→ Text under study
----

Former President Jacob Zuma. Picture: GALLO IMAGES/DIE BURGER/LULAMA ZENZILE
Former President Jacob Zuma. Picture: GALLO IMAGES/DIE BURGER/LULAMA ZENZILE

It was as profound a victory for accountability as it was precedent-setting for transparency. On Tuesday, high court judge Norman Davis ordered the SA Revenue Service (Sars) to hand over, within 10 days, the tax returns of former president Jacob Zuma from 2010 to 2018.

The FM, along with media organisation amaBhungane, lodged this case two years ago, arguing that there was a clear public interest in disclosing these records under the Promotion of Access to Information Act (Paia), considering the “serious and credible” evidence that Zuma wasn’t tax-compliant during his years as president.

Davis had to balance this against the objections of Sars and other state organs, which argued that the Tax Administration Act obliges Sars to “preserve the secrecy of taxpayer information” as sacrosanct, even above the constitutional right of citizens to access state information.

The case only went to court because Sars had already rejected our application for Zuma’s tax records. As Sars commissioner Edward Kieswetter put it in this case: “Without this statutory guarantee of confidentiality, the expectation that the taxpayer will be candid and accurate with Sars diminishes.”

While some critics may fret that this opens the door for their own taxes to be revealed publicly, this isn’t the case. Here, the FM and amaBhungane didn’t call for a wholesale removal of this confidentiality regime; only that where the public interest outweighs the harm, there can be a “public interest override” to the secrecy regime.

In the case of Zuma, the public interest was manifest and substantial.

----

→ Tasks for this exercise
• 1. Write out the part of the article on Jacob Zuma's tax records starting with "The case only" and going on through "manifest and substantial.".
• 2. According to the article on Jacob Zuma's tax records, which years of Zuma's tax returns was Sars ordered to hand over?
• 3. List every person named in the body of the article on Jacob Zuma's tax records, leaving out the picture caption.
The records aren't needed for this work.

→ Data extract

----

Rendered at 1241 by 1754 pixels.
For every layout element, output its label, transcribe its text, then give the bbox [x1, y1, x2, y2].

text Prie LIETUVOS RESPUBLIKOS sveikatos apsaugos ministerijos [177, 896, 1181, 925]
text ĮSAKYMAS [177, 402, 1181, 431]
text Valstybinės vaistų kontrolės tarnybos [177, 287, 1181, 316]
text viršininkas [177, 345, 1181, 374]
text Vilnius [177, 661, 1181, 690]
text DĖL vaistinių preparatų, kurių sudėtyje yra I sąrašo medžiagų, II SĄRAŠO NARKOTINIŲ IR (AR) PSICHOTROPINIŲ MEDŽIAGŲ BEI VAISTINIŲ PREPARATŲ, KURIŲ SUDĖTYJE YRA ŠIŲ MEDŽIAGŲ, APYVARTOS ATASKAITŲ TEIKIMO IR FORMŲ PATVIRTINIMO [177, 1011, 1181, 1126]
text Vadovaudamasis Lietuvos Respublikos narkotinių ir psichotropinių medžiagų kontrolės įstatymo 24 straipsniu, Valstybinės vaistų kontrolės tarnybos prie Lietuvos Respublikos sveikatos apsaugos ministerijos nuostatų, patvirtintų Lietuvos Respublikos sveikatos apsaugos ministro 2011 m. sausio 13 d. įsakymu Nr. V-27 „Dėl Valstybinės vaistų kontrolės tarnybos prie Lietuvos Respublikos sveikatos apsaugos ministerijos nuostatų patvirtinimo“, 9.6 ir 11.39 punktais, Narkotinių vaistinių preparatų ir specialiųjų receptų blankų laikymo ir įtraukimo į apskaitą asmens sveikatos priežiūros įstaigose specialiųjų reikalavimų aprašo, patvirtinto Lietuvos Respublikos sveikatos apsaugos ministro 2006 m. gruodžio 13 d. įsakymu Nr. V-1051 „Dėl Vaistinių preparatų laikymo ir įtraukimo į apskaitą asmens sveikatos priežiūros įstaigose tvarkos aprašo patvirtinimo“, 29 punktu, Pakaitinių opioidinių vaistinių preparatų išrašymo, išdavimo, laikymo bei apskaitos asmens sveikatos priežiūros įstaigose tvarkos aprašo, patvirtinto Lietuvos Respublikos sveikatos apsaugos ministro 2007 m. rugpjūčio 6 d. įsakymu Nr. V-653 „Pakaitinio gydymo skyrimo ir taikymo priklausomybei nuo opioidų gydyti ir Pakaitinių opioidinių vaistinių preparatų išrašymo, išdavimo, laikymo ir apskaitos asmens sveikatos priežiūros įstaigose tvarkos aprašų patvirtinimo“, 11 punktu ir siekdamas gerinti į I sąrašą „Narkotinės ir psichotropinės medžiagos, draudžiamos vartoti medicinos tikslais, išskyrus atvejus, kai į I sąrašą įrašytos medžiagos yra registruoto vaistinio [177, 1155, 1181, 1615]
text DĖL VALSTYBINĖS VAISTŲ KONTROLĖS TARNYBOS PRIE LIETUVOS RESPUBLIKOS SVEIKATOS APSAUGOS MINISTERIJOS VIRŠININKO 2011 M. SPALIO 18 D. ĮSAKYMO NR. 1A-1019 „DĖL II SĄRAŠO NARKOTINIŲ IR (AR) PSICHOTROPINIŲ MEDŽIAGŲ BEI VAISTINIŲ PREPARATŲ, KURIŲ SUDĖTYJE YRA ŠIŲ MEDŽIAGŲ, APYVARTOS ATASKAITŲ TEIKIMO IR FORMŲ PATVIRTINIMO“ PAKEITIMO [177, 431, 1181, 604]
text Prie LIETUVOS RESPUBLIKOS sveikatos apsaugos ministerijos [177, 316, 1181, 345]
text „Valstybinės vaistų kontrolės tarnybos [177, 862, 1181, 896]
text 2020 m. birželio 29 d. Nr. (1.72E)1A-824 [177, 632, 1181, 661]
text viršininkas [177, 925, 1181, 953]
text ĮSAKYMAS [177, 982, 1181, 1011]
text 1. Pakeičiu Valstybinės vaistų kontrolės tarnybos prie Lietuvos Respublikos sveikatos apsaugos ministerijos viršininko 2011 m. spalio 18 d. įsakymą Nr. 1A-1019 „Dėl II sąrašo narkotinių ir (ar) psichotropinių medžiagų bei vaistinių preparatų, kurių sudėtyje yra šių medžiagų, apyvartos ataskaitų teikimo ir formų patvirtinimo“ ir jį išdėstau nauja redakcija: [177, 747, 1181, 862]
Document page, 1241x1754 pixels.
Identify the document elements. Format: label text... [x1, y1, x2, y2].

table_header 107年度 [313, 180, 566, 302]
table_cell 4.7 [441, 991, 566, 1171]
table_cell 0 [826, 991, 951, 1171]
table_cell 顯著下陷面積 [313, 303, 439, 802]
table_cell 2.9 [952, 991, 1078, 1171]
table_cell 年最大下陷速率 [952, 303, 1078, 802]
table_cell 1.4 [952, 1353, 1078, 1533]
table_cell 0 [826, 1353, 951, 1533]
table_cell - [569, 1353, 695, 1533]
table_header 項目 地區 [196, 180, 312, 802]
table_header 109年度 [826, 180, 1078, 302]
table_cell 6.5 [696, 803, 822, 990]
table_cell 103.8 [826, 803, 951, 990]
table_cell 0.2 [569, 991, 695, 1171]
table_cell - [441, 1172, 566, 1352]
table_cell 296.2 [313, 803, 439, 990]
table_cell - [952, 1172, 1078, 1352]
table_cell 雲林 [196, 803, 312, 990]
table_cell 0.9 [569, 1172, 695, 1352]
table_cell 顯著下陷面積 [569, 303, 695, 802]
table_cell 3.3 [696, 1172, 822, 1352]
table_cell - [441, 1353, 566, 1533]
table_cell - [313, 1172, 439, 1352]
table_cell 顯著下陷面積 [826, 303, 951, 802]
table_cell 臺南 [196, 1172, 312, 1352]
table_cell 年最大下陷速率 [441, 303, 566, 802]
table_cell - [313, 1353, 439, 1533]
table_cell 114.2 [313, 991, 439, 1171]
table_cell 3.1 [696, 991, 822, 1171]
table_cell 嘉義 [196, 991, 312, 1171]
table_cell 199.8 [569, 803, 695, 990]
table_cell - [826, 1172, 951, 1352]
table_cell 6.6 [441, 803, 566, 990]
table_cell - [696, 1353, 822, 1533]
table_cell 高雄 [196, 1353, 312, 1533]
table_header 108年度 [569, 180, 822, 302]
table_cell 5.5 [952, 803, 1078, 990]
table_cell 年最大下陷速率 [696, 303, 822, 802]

----

→ Exercise results
• 1.
The case only went to court because Sars had already rejected our application for Zuma’s tax records. As Sars commissioner Edward Kieswetter put it in this case: “Without this statutory guarantee of confidentiality, the expectation that the taxpayer will be candid and accurate with Sars diminishes.”

While some critics may fret that this opens the door for their own taxes to be revealed publicly, this isn’t the case. Here, the FM and amaBhungane didn’t call for a wholesale removal of this confidentiality regime; only that where the public interest outweighs the harm, there can be a “public interest override” to the secrecy regime.

In the case of Zuma, the public interest was manifest and substantial.

• 2. 2010 to 2018

• 3.
Jacob Zuma
Norman Davis
Edward Kieswetter